Ruven bites his lower lip, clenching his fists. Pull yourself together, Ruven. Now's not the time.
He tries to focus on something other than the memory of his sister's body.
Lil Buddy looks concerned, which is a little strange for a cat. ...we should rejoin the rest of the party. I don't like this.
As Lil Buddy says that, Ruven hears Windsor's voice ring out over the cavern. “Delta, are you seeing this shit?”
The spindly sculk beast turns around slowly with a low, chittering, creaking noise. Ruven remembers the sounds he heard in his dream, ears twitching as he freezes up. His hand tightens around his wand.
Darkness descends upon the party. Ruven is once again reminded of his dream as the rest of the party yelps in shock. Even with his darkvision, Ruven can't see through– magical darkness, then.
He feels his breathing begin to pick up as his chest tightens. He's always hated the dark and it's all-encompassing nature. His darkvision made it easier to ignore his fear, but he can't do anything against magical darkness.
A low rumble emanates from the creature. Ruven can't move as it builds and builds in intensity, into a terrible otherworldly scream.
The only thing that Ruven can see through the darkness is a neon teal beam of concentrated energy as it pierces through his chest and shatters his eardrums simultaneously.
For a moment as he stumbles back, Ruven is in more pain than he thought was possible.He chokes on the blood bubbling up in his mouth as he raises a hand to his chest. There's a bloody hole where his skin should be, and the only mercy Ruven is given is dying before he can feel the full extent of his agonizing death.
And then...
Then...
He's floating.
Floating? How strange. He didn't... he didn't know he had Levitate.
He can't hear the rest of the party. Shouldn't they be fighting? What was happening? Did the creature manage to deafen him as well?
He can't feel his body.
Why...?
Why can't he feel his body? Where is everyone? Why can't he move?!
All his senses come back in an instant.
“What...?” He manages to get out, his entire body screaming in agony as he tries to move.
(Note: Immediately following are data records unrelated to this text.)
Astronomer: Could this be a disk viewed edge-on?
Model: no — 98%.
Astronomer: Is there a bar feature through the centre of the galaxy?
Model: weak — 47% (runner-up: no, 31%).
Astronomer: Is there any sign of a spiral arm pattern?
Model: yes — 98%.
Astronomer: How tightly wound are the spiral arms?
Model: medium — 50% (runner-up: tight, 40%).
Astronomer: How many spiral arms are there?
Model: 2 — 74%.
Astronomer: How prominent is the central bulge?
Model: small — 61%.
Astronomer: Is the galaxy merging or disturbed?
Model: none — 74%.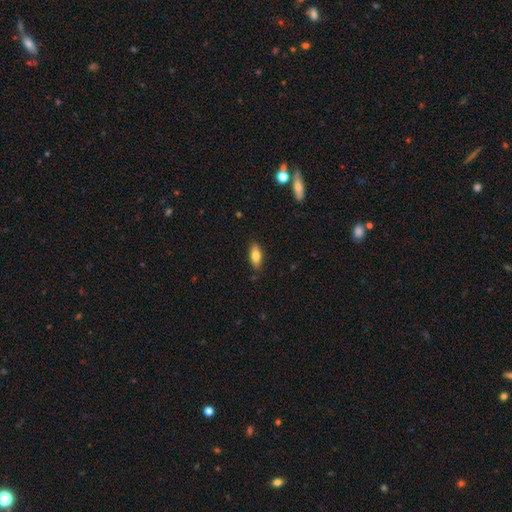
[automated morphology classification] A smooth galaxy with no disk features (74%) that is in between round and cigar-shaped (71%). Merging: none (85%).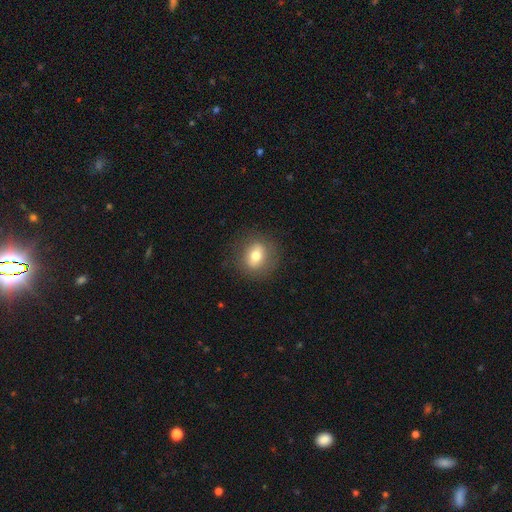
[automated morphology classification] Smooth or featured? Predicted: smooth (p=0.69). How rounded? Predicted: round (p=0.59). Merging? Predicted: none (p=0.85).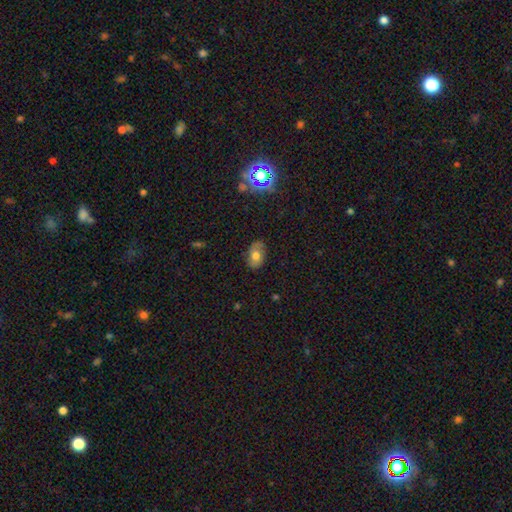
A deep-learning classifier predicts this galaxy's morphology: This appears to be a smooth galaxy with no disk features (64%) that is in between round and cigar-shaped (86%). Merging: none (78%).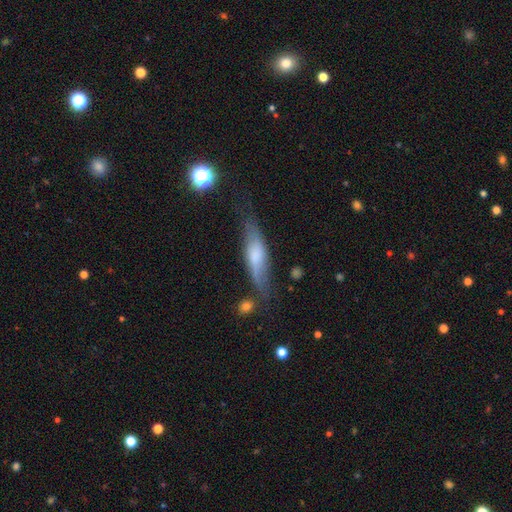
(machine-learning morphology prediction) smooth-or-featured: smooth: 52% | featured or disk: 41% | star or artifact: 7%
  how-rounded: cigar-shaped: 64% | in between: 33% | round: 3%
  merging: none: 61% | minor disturbance: 26% | major disturbance: 9% | merger: 5%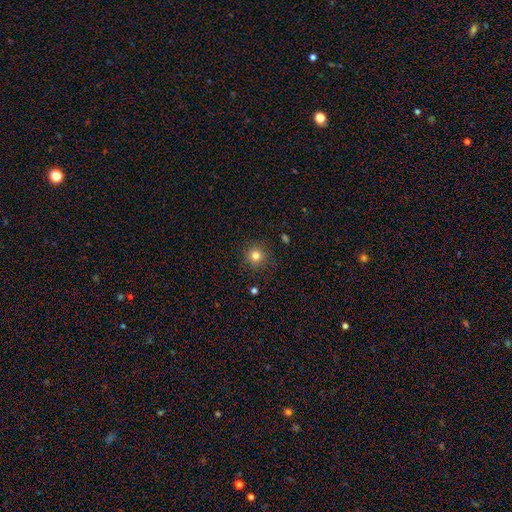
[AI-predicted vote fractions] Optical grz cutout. It shows a smooth galaxy with no disk features (81%) that is round (94%). Merging: none (89%).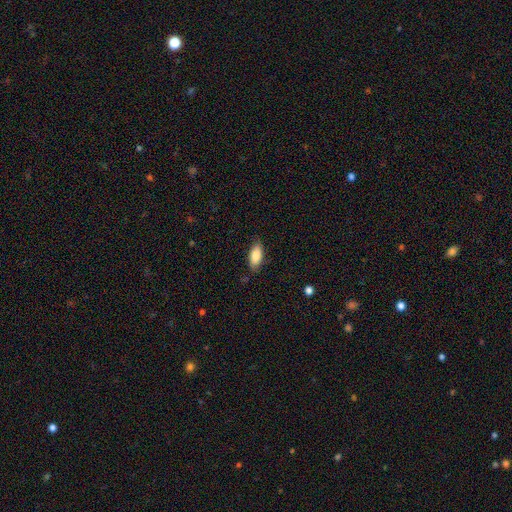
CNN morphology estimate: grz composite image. It shows a smooth galaxy with no disk features (84%) that is in between round and cigar-shaped (87%). Merging: none (80%).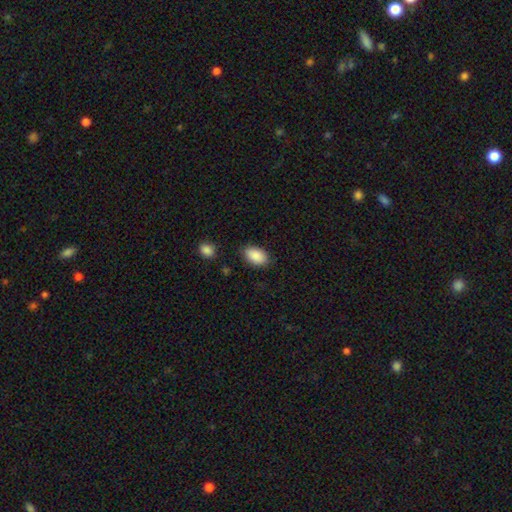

Dragon's face lights up with relief. “You're okay! Were you... were you dead?”
Ruven blinks. “Uhhh... I think so? Maybe? Yeah…” He suppresses a shudder. So that was death...
Vel turns and runs without a word, and Ruven remembers that they're in the middle of combat. He goes to stand up, but Dragon stops him. “You are not going back into combat like this.” He cuts Ruven off when he tries to protest. “Nope. No buts. You need to get out of here.”
Ruven sighs. “Okay, well–” He realizes that his head is lying in Dragon's lap, and he scrambles up with a yelp of shock. “Oh! Oh gosh, I'm sorry, I'm so sorry!”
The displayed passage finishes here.